The Association for Unmanned Vehicle Systems International, the Small UAV Coalition, the Commercial UAV Alliance and the Drone Manufacturers Alliance issued statements supporting the drone registration system, in general saying that it promotes accountability and responsible use of the airspace system. The Muncie, Indiana-based Academy of Model Aeronautics (AMA) which is separately challenging the FAA’s interpretation of Section 336 in the D.C. Circuit, applauded the decision.

“We have repeatedly argued that federal registration for our community is duplicative and unnecessary, as our members already register their model aircraft with AMA,” the academy said. “In addition, our 80-year history of safe and responsible flying demonstrates that we’re not the problem.

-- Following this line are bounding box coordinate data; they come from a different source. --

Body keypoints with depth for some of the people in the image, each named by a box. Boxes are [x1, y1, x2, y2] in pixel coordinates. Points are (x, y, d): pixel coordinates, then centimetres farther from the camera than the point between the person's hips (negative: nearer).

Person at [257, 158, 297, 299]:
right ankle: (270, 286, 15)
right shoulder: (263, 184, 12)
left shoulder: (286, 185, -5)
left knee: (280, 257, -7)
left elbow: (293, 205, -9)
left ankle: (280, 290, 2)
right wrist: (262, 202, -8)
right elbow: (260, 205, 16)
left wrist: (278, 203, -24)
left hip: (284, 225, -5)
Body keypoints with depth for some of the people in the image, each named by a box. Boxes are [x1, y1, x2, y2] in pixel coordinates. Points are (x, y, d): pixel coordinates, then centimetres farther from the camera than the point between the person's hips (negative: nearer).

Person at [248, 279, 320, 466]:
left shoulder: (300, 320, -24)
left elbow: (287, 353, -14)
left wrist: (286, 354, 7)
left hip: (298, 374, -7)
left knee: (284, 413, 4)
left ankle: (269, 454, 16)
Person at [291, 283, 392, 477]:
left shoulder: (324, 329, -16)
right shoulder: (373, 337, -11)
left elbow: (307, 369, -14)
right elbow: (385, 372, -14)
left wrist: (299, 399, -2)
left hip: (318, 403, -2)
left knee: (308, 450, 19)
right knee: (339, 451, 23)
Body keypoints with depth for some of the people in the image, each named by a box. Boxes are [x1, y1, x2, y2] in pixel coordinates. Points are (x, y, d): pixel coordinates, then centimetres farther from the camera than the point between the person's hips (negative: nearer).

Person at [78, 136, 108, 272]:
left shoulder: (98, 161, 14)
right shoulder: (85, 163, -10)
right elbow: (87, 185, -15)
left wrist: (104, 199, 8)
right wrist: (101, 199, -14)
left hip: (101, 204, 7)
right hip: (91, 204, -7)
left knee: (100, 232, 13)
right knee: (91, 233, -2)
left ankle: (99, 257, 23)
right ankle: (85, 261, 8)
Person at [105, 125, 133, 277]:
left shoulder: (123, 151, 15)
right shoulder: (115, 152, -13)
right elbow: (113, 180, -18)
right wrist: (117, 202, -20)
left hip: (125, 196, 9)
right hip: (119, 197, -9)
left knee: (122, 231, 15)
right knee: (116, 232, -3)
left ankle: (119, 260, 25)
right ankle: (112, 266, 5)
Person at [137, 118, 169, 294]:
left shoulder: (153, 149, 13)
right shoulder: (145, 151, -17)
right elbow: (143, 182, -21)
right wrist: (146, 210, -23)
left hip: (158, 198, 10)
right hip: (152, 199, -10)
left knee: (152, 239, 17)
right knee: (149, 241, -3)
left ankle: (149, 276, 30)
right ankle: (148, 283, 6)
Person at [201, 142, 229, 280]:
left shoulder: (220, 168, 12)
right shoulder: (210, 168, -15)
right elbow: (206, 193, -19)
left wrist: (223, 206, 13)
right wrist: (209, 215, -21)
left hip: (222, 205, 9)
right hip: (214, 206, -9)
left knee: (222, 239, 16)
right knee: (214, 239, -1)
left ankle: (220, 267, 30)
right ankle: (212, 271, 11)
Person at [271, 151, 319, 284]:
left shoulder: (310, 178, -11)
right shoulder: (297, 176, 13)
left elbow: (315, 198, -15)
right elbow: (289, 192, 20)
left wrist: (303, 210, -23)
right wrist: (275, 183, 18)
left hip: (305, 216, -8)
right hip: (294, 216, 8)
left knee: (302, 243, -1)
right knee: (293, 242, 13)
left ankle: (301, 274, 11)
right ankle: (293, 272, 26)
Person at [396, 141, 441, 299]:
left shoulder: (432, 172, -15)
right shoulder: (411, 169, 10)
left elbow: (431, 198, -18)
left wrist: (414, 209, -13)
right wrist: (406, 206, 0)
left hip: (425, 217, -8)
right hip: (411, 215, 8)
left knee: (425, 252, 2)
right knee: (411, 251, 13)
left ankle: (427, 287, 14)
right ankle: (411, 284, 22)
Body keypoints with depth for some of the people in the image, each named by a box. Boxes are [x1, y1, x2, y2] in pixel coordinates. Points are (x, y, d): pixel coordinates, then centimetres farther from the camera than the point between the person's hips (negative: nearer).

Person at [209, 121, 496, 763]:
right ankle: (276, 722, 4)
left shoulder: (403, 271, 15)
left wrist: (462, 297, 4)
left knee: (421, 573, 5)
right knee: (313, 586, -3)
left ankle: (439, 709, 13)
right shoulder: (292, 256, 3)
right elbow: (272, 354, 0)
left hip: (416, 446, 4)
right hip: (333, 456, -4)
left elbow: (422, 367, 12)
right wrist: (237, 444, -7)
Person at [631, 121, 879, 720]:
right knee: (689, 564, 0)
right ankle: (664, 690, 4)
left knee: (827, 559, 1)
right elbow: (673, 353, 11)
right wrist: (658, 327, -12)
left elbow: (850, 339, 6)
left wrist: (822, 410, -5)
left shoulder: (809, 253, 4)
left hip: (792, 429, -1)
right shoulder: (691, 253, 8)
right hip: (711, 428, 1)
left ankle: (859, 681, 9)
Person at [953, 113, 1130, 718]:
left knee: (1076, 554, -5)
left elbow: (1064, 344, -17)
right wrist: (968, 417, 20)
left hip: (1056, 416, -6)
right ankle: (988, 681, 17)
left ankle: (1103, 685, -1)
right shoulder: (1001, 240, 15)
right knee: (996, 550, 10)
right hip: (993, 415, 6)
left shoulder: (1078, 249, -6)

We shouldn’t be burdened by overly broad regulations.”

Responding to a rash of rogue drone sightings by airline pilots, often in the vicinity of major airports, the U.S. Department of Transportation (DOT) under former secretary Anthony Foxx announced plans to establish a national registry to keep track of recreational drone users in October 2015. It planned to activate the registry by the end of that year through an “interim final rule,” a provision that allows a federal agency, upon finding “good cause,” to produce a regulation without following the usual notice-and-comment process.

Within 10 days of the DOT announcement, the FAA named a 26-member task force to help it develop the registration process. The members represented aviation and unmanned aircraft trade associations, drone and camera suppliers, and major retailers including Amazon, Wal-Mart and Best Buy. They settled on 250 grams—about half a pound—as the minimum weight of a drone requiring that its owner register, and 13 years old as the minimum age. The FAA accepted those recommendations and added a $5-per-person fee. The final rule, which contained a new Part 48 online registration process, became effective on Dec. 21, 2015.

On December 23 that year, Taylor, of Silver Spring, Maryland, a senior government relations counsel with a major insurance company, filed suit in the U.S. District Court of Maryland seeking an injunction to stop the registry before Christmas day. The judge conducted a hearing the same afternoon by telephone, and gave the FAA 11 days to respond by brief, he said. The agency instead advised Taylor to file suit with the D.C. Circuit, which has jurisdiction over petitions for review of federal regulations. Taylor then contacted Rupprecht, who in a lengthy overnight call helped him draft the filing by December 24.

A collaboration of four lawyers—Rupprecht, Alkalay, Peter Sachs and Kathy Yodice—helped Taylor draft and edit court filings during the proceedings. The D.C. Area Drone Users Group raised more than $5,000 through a crowdfunding campaign to help him cover copying and filing fees.

Discussing the case with AIN, Taylor acknowledged that the FAA is challenged to ensure safe and responsible flights by recreational drone users. “It’s a challenge; I admit that,” he said. “I’m not sure what the solution is, but this registry wasn’t it. The registry has never been used to hold anyone accountable. It doesn’t have much potential to work because nobody’s going to leave their number on (a drone) and fly recklessly—if they’ve even registered. A year and a half of this, millions of dollars spent, hundreds of thousands of Americans having to register with the federal government and they’ve got absolutely nothing to show for it.”